Comment: Jim Gavin has concluded that he needs to say little and keep saying it
FOR a time, Tommy Lyons was one of the most-loved characters in the GAA.
Dublin manager for three seasons from 2002, he was open and charming with the media. He made everyone's jobs a little easier by coining phrases such as 'arseboxing', comparing the gig to that of managing Manchester United, and saying after a Leinster final win over Kildare; "Ah sure. We'll get drunk."
Pure box-office. But in the years after reaching the 2002 All-Ireland semi-final, he failed to win a Leinster title or offer any progress. He became a target for the media who still had to write about Tommy, poor Tommy who wasn't winning anymore.
Jim Gavin was one of his most senior players. He observed the process from within. He was also a selector with Lyons when Dublin won the under-21 All-Ireland in 2003.
When Pat Gilroy became Dublin senior manager, he met with the media and discussed their needs, before coming up with a novel suggestion - the red-eye media briefing held at 8am.
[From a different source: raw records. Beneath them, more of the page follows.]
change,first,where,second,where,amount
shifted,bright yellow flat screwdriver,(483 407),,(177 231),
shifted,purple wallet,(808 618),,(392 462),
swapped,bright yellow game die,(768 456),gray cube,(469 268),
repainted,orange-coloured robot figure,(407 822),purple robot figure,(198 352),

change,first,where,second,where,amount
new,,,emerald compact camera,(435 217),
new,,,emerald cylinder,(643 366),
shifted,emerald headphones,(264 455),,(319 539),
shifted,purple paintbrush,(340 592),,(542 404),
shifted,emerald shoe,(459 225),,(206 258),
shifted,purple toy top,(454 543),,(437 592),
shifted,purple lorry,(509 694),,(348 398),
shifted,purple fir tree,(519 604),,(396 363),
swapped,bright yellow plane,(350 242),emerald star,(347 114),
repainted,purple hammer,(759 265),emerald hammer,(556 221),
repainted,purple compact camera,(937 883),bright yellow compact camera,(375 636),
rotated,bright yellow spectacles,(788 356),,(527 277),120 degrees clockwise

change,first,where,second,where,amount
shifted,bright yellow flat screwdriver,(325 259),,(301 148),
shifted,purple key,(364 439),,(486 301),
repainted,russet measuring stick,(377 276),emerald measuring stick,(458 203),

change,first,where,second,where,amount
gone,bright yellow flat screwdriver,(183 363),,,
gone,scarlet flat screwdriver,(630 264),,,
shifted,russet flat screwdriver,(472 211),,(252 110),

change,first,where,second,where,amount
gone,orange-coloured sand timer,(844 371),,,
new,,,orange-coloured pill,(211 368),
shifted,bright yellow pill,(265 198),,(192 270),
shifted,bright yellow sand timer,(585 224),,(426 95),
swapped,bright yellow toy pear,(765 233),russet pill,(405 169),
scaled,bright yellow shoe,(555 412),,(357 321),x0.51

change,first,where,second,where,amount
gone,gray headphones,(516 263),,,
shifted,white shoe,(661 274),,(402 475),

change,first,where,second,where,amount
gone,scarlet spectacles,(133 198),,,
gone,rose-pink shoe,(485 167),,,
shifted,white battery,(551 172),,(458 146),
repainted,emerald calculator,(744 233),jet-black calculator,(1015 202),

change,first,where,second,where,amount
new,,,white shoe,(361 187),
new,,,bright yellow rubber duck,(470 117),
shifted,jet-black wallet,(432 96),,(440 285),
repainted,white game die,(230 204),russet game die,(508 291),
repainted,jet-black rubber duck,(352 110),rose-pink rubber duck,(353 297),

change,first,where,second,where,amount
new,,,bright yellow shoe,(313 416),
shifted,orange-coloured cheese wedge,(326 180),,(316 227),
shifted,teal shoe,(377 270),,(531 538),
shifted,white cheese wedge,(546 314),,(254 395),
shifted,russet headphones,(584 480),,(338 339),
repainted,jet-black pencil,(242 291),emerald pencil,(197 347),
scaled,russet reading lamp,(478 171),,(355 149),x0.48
Gilroy was and is a busy man with business interests. He couldn't afford to interrupt crucial meetings to answer the mobile and engage in casual chat about injuries and his views on the latest rule changes.
Nowadays, this is standard practise across the GAA. The chances of getting players and managers outside these media 'opportunities' are getting less likely.
For the Dublin senior football team, as their current manager Jim Gavin likes to refer to them as, it is impossible, unless they are promoting a corporate partner. In his four seasons in charge, he has only sat down for a single one-to-one, and that was for the former Irish Government pilot to promote the Bray Air Show last month, where he was flying a Boeing Stearman E75.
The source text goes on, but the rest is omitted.